Basil has religious significance in the Greek Orthodox Church, where it is used to sprinkle holy water. The Bulgarian Orthodox Church, Serbian Orthodox Church, Macedonian Orthodox Church and Romanian Orthodox Church use basil (босилек, bosilek; босиљак, bosiljak; босилек, bosilek) to prepare holy water and pots of basil are often placed below church altars. Some Greek Orthodox Christians avoid eating it due to its association with the legend of the Elevation of the Holy Cross.

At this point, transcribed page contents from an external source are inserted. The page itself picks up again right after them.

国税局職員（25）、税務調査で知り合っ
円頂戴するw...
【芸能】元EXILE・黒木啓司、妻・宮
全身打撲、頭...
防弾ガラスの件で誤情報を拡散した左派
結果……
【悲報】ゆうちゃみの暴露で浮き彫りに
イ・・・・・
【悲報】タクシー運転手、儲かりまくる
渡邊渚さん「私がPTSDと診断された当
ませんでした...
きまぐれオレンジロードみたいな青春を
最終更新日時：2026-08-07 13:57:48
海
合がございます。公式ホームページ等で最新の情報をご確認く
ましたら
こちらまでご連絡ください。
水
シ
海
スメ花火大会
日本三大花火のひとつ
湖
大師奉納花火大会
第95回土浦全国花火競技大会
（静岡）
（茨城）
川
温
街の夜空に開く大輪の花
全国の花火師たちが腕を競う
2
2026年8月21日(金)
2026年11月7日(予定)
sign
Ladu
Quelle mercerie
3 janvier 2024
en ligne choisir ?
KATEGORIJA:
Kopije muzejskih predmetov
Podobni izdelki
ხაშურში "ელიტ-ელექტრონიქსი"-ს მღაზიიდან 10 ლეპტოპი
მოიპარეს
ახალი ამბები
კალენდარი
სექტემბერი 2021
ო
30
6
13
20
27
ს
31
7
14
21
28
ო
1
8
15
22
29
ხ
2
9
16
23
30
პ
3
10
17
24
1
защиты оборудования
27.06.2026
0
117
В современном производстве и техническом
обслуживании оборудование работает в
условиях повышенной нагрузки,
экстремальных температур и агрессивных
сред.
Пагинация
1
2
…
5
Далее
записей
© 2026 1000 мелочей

=== Art and literature ===
In Giovanni Boccaccio's 14th century Decameron, the fifth story of the narrative's fourth day involves a pot of basil as a central plot device. This famous story inspired John Keats to write his 1814 poem "Isabella, or the Pot of Basil", which was in turn the inspiration for two paintings of the Pre-Raphaelite Brotherhood: John Everett Millais's Isabella in 1849 and in 1868 the Isabella and the Pot of Basil by William Holman Hunt.